- 課題内容
データの先頭行から「0: (704, 333)」を含む行まで（その行も含む）を、1行を1つの文字列とするJSONリストに変換してもらえますか？空行は入れないでください。

- 対象データ
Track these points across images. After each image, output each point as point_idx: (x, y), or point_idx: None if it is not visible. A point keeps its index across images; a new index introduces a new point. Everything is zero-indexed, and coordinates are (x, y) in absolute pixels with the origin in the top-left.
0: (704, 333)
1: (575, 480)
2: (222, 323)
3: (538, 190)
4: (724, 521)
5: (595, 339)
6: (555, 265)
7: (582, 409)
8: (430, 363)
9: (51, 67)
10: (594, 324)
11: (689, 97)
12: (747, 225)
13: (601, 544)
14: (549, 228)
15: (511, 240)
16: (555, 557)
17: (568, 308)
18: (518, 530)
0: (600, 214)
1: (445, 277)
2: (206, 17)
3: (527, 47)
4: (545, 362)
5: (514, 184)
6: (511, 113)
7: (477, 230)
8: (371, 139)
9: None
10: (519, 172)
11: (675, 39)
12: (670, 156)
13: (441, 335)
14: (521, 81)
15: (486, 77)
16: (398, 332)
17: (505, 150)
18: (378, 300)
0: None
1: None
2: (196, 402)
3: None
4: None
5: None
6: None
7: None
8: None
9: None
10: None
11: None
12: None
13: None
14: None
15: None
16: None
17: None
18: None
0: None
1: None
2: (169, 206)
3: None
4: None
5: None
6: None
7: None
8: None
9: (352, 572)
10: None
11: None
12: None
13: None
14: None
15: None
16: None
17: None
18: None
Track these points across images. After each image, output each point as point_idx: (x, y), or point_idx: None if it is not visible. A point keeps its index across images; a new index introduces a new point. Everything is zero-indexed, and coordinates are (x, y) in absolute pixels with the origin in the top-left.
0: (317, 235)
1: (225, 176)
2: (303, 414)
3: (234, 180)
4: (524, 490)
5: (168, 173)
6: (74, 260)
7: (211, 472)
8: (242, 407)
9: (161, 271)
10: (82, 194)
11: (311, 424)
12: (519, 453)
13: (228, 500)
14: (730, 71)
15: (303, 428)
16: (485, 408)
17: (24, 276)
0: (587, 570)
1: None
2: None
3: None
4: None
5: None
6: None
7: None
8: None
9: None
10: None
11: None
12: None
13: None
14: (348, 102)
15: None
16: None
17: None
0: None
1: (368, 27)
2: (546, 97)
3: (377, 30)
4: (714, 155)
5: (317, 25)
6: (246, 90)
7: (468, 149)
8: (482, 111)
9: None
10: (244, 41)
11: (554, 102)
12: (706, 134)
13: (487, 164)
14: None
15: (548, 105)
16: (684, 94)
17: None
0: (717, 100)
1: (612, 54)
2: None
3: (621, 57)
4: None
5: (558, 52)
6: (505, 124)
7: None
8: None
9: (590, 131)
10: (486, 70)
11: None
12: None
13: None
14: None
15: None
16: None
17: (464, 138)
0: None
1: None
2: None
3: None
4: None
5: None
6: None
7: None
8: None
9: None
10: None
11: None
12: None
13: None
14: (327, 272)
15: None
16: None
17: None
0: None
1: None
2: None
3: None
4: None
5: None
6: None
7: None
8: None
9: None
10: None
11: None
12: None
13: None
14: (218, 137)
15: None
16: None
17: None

- 出力結果
[
  "Track these points across images. After each image, output each point as point_idx: (x, y), or point_idx: None if it is not visible. A point keeps its index across images; a new index introduces a new point. Everything is zero-indexed, and coordinates are (x, y) in absolute pixels with the origin in the top-left.",
  "0: (704, 333)"
]